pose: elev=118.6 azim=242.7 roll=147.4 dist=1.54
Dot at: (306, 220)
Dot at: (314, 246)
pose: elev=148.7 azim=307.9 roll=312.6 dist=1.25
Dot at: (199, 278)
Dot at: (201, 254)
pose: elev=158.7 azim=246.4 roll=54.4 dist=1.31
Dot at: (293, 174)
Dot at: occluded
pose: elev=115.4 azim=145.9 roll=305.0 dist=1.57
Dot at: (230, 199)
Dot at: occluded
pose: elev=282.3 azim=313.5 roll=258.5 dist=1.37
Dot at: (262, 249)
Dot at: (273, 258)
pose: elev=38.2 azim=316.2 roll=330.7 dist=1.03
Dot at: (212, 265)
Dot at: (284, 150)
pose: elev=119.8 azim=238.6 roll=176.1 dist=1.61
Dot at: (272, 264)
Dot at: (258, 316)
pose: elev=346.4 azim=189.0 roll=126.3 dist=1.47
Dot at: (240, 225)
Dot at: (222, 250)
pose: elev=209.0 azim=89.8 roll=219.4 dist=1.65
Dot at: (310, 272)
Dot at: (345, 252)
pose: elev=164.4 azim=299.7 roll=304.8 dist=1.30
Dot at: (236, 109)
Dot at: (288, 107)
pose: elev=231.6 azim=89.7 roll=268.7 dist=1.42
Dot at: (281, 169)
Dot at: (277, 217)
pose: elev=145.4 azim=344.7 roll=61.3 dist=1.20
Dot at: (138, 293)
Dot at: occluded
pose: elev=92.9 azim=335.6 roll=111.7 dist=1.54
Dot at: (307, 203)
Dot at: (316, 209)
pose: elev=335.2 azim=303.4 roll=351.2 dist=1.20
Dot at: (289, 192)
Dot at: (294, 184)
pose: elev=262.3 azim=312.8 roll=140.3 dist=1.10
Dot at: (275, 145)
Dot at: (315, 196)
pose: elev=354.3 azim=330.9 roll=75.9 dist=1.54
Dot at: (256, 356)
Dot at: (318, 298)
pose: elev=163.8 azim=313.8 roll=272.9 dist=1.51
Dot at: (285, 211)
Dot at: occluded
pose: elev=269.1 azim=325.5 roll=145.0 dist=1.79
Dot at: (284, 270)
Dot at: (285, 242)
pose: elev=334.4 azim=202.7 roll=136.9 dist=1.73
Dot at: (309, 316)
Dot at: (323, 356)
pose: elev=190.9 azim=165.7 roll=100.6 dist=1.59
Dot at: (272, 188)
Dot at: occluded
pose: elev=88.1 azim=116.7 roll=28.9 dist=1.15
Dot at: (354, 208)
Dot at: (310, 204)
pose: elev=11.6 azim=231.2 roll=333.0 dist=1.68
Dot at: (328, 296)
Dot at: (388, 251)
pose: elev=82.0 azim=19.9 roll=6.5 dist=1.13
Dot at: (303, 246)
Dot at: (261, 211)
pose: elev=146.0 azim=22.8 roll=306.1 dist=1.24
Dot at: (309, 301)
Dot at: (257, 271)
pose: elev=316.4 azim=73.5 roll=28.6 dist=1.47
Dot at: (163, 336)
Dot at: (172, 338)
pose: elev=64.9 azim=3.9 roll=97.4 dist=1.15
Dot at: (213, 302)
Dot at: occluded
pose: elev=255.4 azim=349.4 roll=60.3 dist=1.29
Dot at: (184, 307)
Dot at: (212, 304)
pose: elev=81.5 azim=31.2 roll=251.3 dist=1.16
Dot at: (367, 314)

++++++++++++++++++++

What is expected> Please rewrite all the records above, substituting "view" for every "pose" and leaving everything else unchanged.

Result below>
view: elev=118.6 azim=242.7 roll=147.4 dist=1.54
Dot at: (306, 220)
Dot at: (314, 246)
view: elev=148.7 azim=307.9 roll=312.6 dist=1.25
Dot at: (199, 278)
Dot at: (201, 254)
view: elev=158.7 azim=246.4 roll=54.4 dist=1.31
Dot at: (293, 174)
Dot at: occluded
view: elev=115.4 azim=145.9 roll=305.0 dist=1.57
Dot at: (230, 199)
Dot at: occluded
view: elev=282.3 azim=313.5 roll=258.5 dist=1.37
Dot at: (262, 249)
Dot at: (273, 258)
view: elev=38.2 azim=316.2 roll=330.7 dist=1.03
Dot at: (212, 265)
Dot at: (284, 150)
view: elev=119.8 azim=238.6 roll=176.1 dist=1.61
Dot at: (272, 264)
Dot at: (258, 316)
view: elev=346.4 azim=189.0 roll=126.3 dist=1.47
Dot at: (240, 225)
Dot at: (222, 250)
view: elev=209.0 azim=89.8 roll=219.4 dist=1.65
Dot at: (310, 272)
Dot at: (345, 252)
view: elev=164.4 azim=299.7 roll=304.8 dist=1.30
Dot at: (236, 109)
Dot at: (288, 107)
view: elev=231.6 azim=89.7 roll=268.7 dist=1.42
Dot at: (281, 169)
Dot at: (277, 217)
view: elev=145.4 azim=344.7 roll=61.3 dist=1.20
Dot at: (138, 293)
Dot at: occluded
view: elev=92.9 azim=335.6 roll=111.7 dist=1.54
Dot at: (307, 203)
Dot at: (316, 209)
view: elev=335.2 azim=303.4 roll=351.2 dist=1.20
Dot at: (289, 192)
Dot at: (294, 184)
view: elev=262.3 azim=312.8 roll=140.3 dist=1.10
Dot at: (275, 145)
Dot at: (315, 196)
view: elev=354.3 azim=330.9 roll=75.9 dist=1.54
Dot at: (256, 356)
Dot at: (318, 298)
view: elev=163.8 azim=313.8 roll=272.9 dist=1.51
Dot at: (285, 211)
Dot at: occluded
view: elev=269.1 azim=325.5 roll=145.0 dist=1.79
Dot at: (284, 270)
Dot at: (285, 242)
view: elev=334.4 azim=202.7 roll=136.9 dist=1.73
Dot at: (309, 316)
Dot at: (323, 356)
view: elev=190.9 azim=165.7 roll=100.6 dist=1.59
Dot at: (272, 188)
Dot at: occluded
view: elev=88.1 azim=116.7 roll=28.9 dist=1.15
Dot at: (354, 208)
Dot at: (310, 204)
view: elev=11.6 azim=231.2 roll=333.0 dist=1.68
Dot at: (328, 296)
Dot at: (388, 251)
view: elev=82.0 azim=19.9 roll=6.5 dist=1.13
Dot at: (303, 246)
Dot at: (261, 211)
view: elev=146.0 azim=22.8 roll=306.1 dist=1.24
Dot at: (309, 301)
Dot at: (257, 271)
view: elev=316.4 azim=73.5 roll=28.6 dist=1.47
Dot at: (163, 336)
Dot at: (172, 338)
view: elev=64.9 azim=3.9 roll=97.4 dist=1.15
Dot at: (213, 302)
Dot at: occluded
view: elev=255.4 azim=349.4 roll=60.3 dist=1.29
Dot at: (184, 307)
Dot at: (212, 304)
view: elev=81.5 azim=31.2 roll=251.3 dist=1.16
Dot at: (367, 314)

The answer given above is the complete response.